Portrait of Edmond Belamy

“Art is the expression or application of human creative skill and imagination, typically in a visual form such as painting or sculpture, producing works to be appreciated primarily for their beauty or emotional power.”

For me, the key term in that definition is “human. It seems to hint that, by definition, machines cannot generate what we call “art.”

There’s art, and then there’s the story behind the art. The story includes the artist and all her unique human experiences that led her to create that piece of art. More than the masterpiece, we’re intrigued by the artist’s story — why did they create what they created, what inspired them to do it? With computer-generated art, there’s usually not a great story behind the individual piece itself. If at all, there’s a story behind the team of researchers that discovered and wrote the algorithms that generated the piece of art. Without this human connection, it’s difficult for us to appreciate a piece of art in isolation.
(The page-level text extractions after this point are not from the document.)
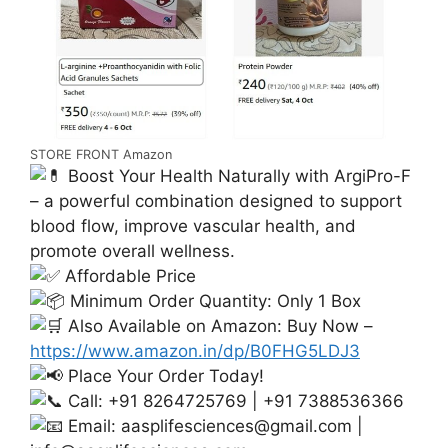
STORE FRONT Amazon
Boost Your Health Naturally with ArgiPro-F
– a powerful combination designed to support
blood flow, improve vascular health, and
promote overall wellness.
Affordable Price
Minimum Order Quantity: Only 1 Box
Also Available on Amazon: Buy Now –
https://www.amazon.in/dp/B0FHG5LDJ3
Place Your Order Today!
Call: +91 8264725769 | +91 7388536366
Email:
aasplifesciences@gmail.com
|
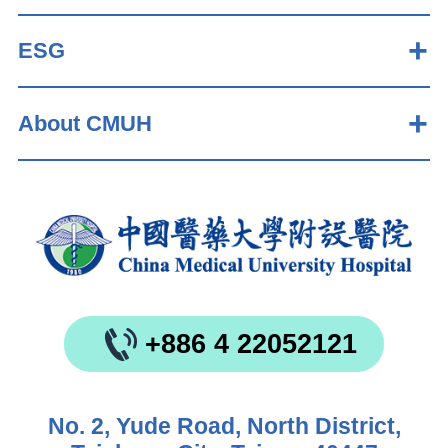
ESG
About CMUH
+886 4 22052121
No. 2, Yude Road, North District,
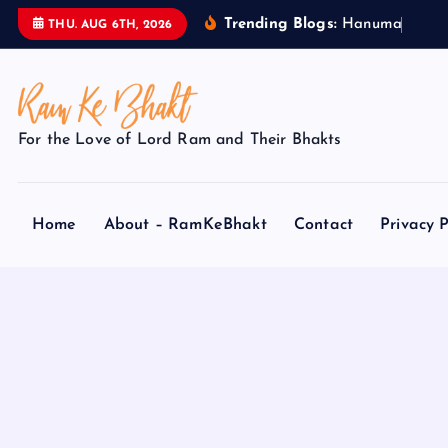
S
Trending Blogs:
H
a
n
u
m
a
n
J
i
THU. AUG 6TH, 2026
k
i
p
t
For the Love of Lord Ram and Their Bhakts
o
c
o
Home
About – RamKeBhakt
Contact
Privacy P
n
t
e
n
t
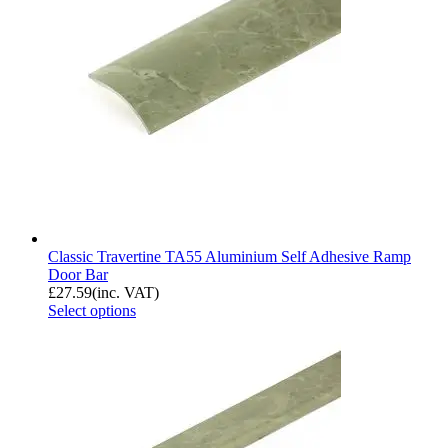
Classic Travertine TA55 Aluminium Self Adhesive Ramp
Door Bar
£
27.59
(inc. VAT)
Select options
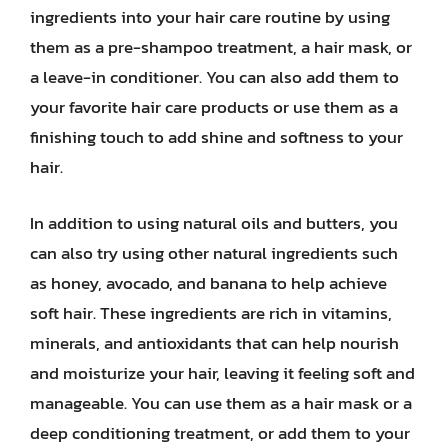
ingredients into your hair care routine by using
them as a pre-shampoo treatment, a hair mask, or
a leave-in conditioner. You can also add them to
your favorite hair care products or use them as a
finishing touch to add shine and softness to your
hair.
In addition to using natural oils and butters, you
can also try using other natural ingredients such
as honey, avocado, and banana to help achieve
soft hair. These ingredients are rich in vitamins,
minerals, and antioxidants that can help nourish
and moisturize your hair, leaving it feeling soft and
manageable. You can use them as a hair mask or a
deep conditioning treatment, or add them to your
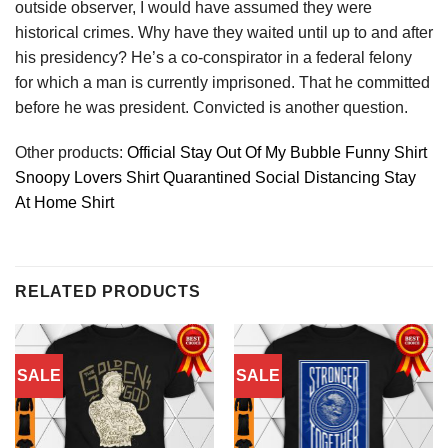
outside observer, I would have assumed they were
historical crimes. Why have they waited until up to and after
his presidency? He’s a co-conspirator in a federal felony
for which a man is currently imprisoned. That he committed
before he was president. Convicted is another question.
Other products:
Official Stay Out Of My Bubble Funny Shirt
Snoopy Lovers Shirt Quarantined Social Distancing Stay
At Home Shirt
RELATED PRODUCTS
SALE
SALE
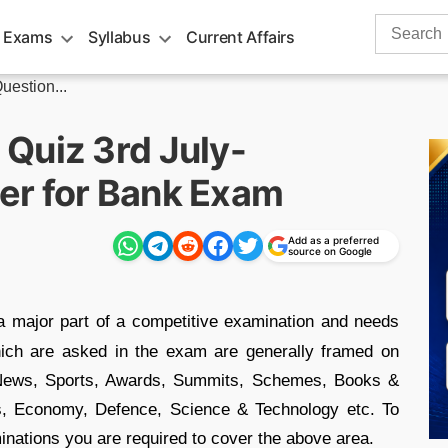
Search
 Exams
Syllabus
Current Affairs
for:
uestion...
Quiz 3rd July-
er for Bank Exam
Add as a preferred
source on Google
a major part of a competitive examination and needs
hich are asked in the exam are generally framed on
e News, Sports, Awards, Summits, Schemes, Books &
s, Economy, Defence, Science & Technology etc. To
minations you are required to cover the above area.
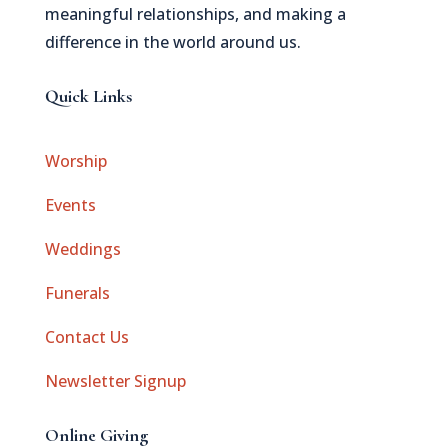
meaningful relationships, and making a
difference in the world around us.
Quick Links
Worship
Events
Weddings
Funerals
Contact Us
Newsletter Signup
Online Giving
Ahmed Elgammal is the director of the Art and Artificial Intelligence Lab at Rutgers University who works on GAN (the type of neural networks behind most of computer-generated art). I was glad to see that he believes AI-created art should be looked at as an artistic craft. He told Christie’s:

“Yes, if you look just at the form, and ignore the things that art is about, then the algorithm is just generating visual forms and following aesthetic principles extracted from existing art. But if you consider the whole process, then what you have is something more like conceptual art than traditional painting. There is a human in the loop, asking questions, and the machine is giving answers. That whole thing is the art, not just the picture that comes out at the end. You could say that at this point it is a collaboration between two artists — one human, one a machine. And that leads me to think about the future in which AI will become a new medium for art.”

So, there you have it — a significant chunk of the $432,500 value of the “Edmond Belamy portrait” art piece comes from the story of the team of researchers who fine-tuned the algorithm parameters over weeks to generate the Balamy piece we see framed at Christie's today. The researchers are the artists here. The GAN is just a new brush, giving birth to new artists. But, all said and done, the artists have to be human.

Art is something that cannot be commoditized. The day any art form becomes replicable by computers, that art stops being real art for us. It’s true with other types of machine intelligence endeavors as well. The day machines started beating humans at Chess; Chess stopped being a hard problem — it became a solved, trivial problem.

Art, by definition, cannot be scalable. The marginal cost of generating each piece cannot be close to zero. Otherwise, you and I would not value it more than the Picasso reprints sold on art.com.

And maybe, after all, Picasso wasn’t wrong when he said, “Computers are useless. They can only give answers.”